Adrenalin ikut dipacu saat mempromosikan wisata Bandung. Salah satu ajang fenomenal adalah reli wisata mobil dan motor Bandoeng Sterrit pada tahun 1941.
Adrenalin ikut dipacu saat mempromosikan wisata Bandung. Salah satu ajang fenomenal adalah reli wisata mobil dan motor ”Bandoeng Sterrit” pada tahun 1941. Peserta datang dari berbagai daerah di Hindia Belanda. Ada 208 peserta dan 43 orang di antaranya menggunakan sepeda motor.
Tata pelaksanaan lomba pun progresif untuk masanya. Peserta bisa memilih tempat start dari kota masing-masing lalu finis di Bandung. Mereka seperti ingin memberikan pengalaman mengemudi dengan Bandung sebagai daerah tujuan akhir.
Tercatat peserta datang dari Semarang, Solo, Yogyakarta, hingga Batavia (Jakarta). Tiba di Bandung, peserta dijamu di Hotel Savoy Homann. Keesokan harinya pergi ke Tangkubaparahu dan menginap di Lembang.
Achmad juga mengatakan, Bandoeng Vooruit punya majalah bulanan untuk promosi bernama Mooi Bandoeng. Tidak sembarangan, majalah ini begitu diminati. Pada tahun 1933, oplah Mooi Bandoeng mencapai 5.000 eksemplar. Penyebarannya di Pulau Jawa hingga Sumatera Selatan.

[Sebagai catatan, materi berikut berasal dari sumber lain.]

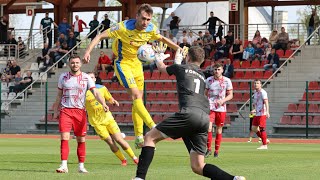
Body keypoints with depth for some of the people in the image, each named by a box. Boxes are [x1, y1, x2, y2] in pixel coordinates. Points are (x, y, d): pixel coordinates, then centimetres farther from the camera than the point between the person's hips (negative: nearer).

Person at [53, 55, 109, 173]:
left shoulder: (86, 78, 3)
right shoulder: (63, 77, 7)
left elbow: (95, 93, -6)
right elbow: (59, 96, 14)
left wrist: (103, 104, -23)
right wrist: (55, 111, 12)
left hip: (80, 111, 0)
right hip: (65, 110, 0)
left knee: (81, 140, 3)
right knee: (64, 138, -12)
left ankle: (81, 166, 12)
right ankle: (64, 165, -13)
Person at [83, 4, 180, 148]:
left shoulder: (151, 29, -10)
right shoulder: (123, 28, -25)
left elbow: (162, 38, 13)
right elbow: (101, 36, -21)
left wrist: (179, 49, 13)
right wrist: (88, 51, -31)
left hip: (137, 64, 6)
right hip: (123, 64, -6)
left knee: (138, 100, 7)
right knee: (136, 96, -20)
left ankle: (139, 137, 13)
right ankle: (154, 128, -28)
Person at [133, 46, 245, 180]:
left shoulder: (181, 68, 17)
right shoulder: (202, 77, 31)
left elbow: (162, 68, 38)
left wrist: (159, 59, 61)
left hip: (189, 112, -6)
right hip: (205, 118, 6)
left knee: (150, 137, 5)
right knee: (197, 167, 6)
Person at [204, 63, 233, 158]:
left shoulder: (227, 81, 0)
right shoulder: (209, 80, 4)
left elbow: (230, 95, 2)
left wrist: (223, 100, -15)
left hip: (221, 108, 0)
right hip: (210, 107, 0)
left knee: (219, 130, 6)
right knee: (208, 128, -14)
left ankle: (216, 151, 16)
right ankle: (208, 149, -3)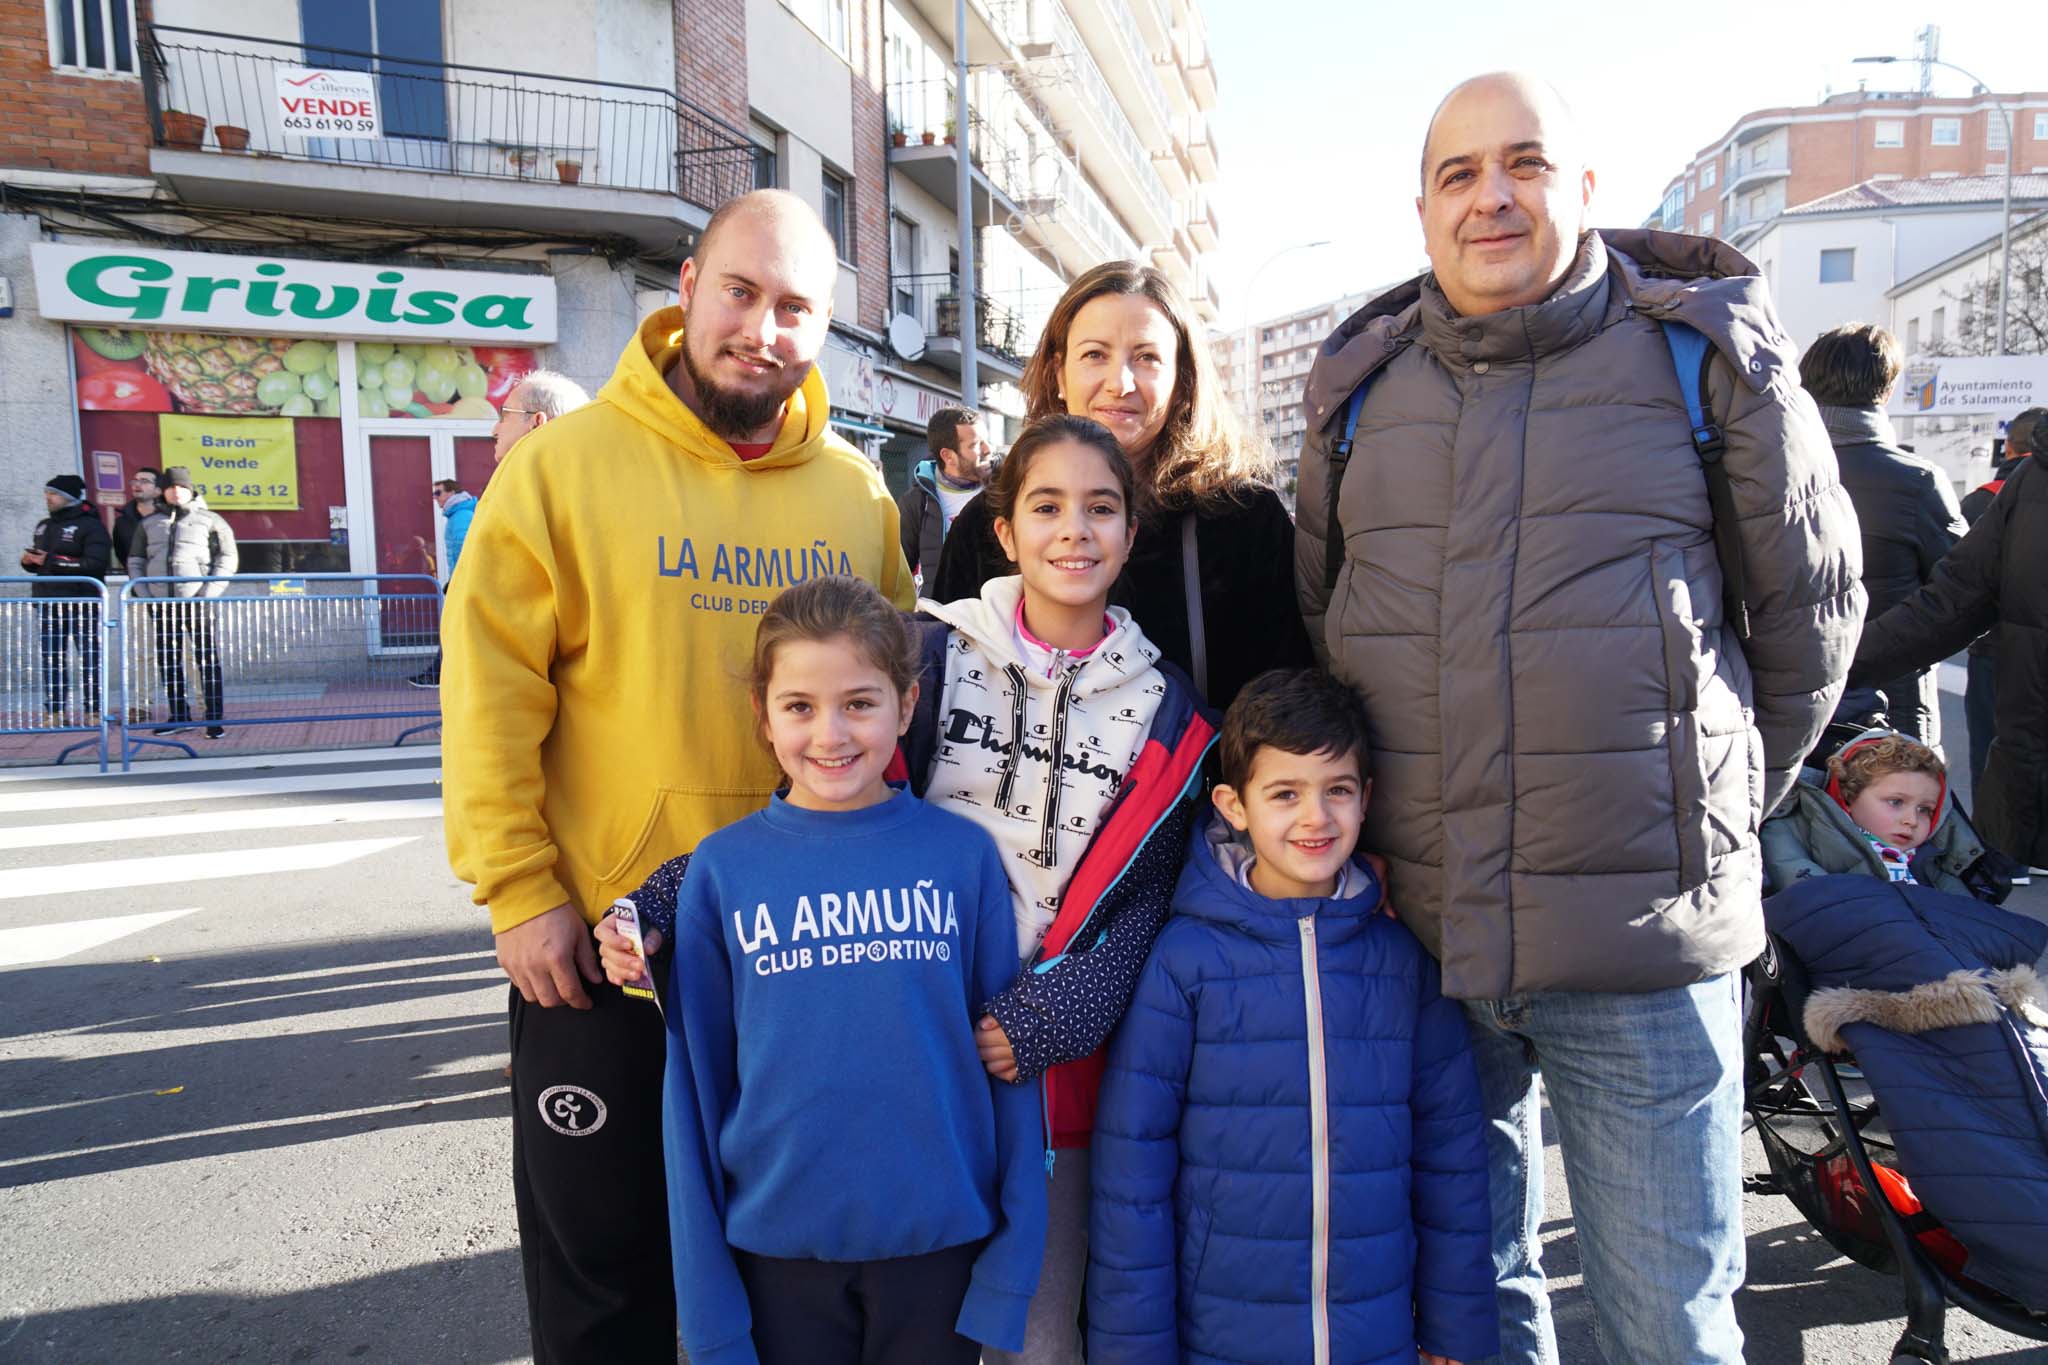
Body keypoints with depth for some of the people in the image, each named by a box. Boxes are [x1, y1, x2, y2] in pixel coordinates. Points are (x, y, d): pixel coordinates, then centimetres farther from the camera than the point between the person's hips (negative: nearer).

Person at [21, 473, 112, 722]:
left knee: (89, 657, -3)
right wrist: (29, 561, 3)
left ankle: (93, 710, 0)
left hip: (83, 604, -7)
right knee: (51, 658, 6)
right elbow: (36, 560, 27)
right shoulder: (44, 526, 19)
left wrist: (51, 561, -19)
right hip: (48, 603, 7)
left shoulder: (91, 526, -6)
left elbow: (94, 564, -18)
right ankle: (54, 710, 10)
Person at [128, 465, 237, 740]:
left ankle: (215, 718, -2)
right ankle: (179, 716, 16)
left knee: (208, 660, -6)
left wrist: (210, 593, -9)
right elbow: (135, 559, 21)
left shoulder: (210, 520, 5)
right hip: (161, 603, 4)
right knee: (168, 662, 7)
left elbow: (228, 558, 1)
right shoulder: (149, 523, 16)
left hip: (196, 601, -4)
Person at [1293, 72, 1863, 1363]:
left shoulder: (1708, 353, -1)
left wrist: (1720, 808, 11)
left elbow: (1812, 606, 7)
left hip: (1642, 930, -2)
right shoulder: (1358, 385, 7)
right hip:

Dengan promosi dan kreativitas sebesar itu, Bandoeng Vooruit ikut berperan mewarnai masa keemasan Bandung tahun 1920-1940. Saat itu, Bandung menjadi laboratorium arsitektur, pusat mode yang semakin cemerlang, hingga puncaknya dirancang menjadi ibu kota baru menggantikan Batavia.
Dalam buku Produsen Ontbijt Walanda Bandoeng, Sudarsono Katam mengatakan, ada banyak beragam julukan Bandung pada periode keemasan itu, mulai dari Parijs van Java, The Garden of Allah, hingga Europe in de Tropen.
Akan tetapi, semuanya juga tidak bisa benar-benar terwujud di era ini. Setelah resesi dan Perang Dunia II, Bandung kini sulit menyamai masa keemasan itu. Meski pernah menjadi tuan rumah Konferensi Asia Afrika tahun 1955 hingga Kota Kuliner pada tahun 2000-an, nama besar Bandung belum benar-benar semerbak lagi.
Sekarang, di tengah pandemi, wisata di Bandung masih saja lesu. Kini, wisata tidak bisa hanya menjual atraksi utamanya. Wisatawan ikut memperhitungkan protokol kesehatan demi rasa aman. Saat jaminan itu dipenuhi, bersama kerja sama dan kreativitas yang tak mati, wisata dengan mudah bisa menemukan lagi peminatnya.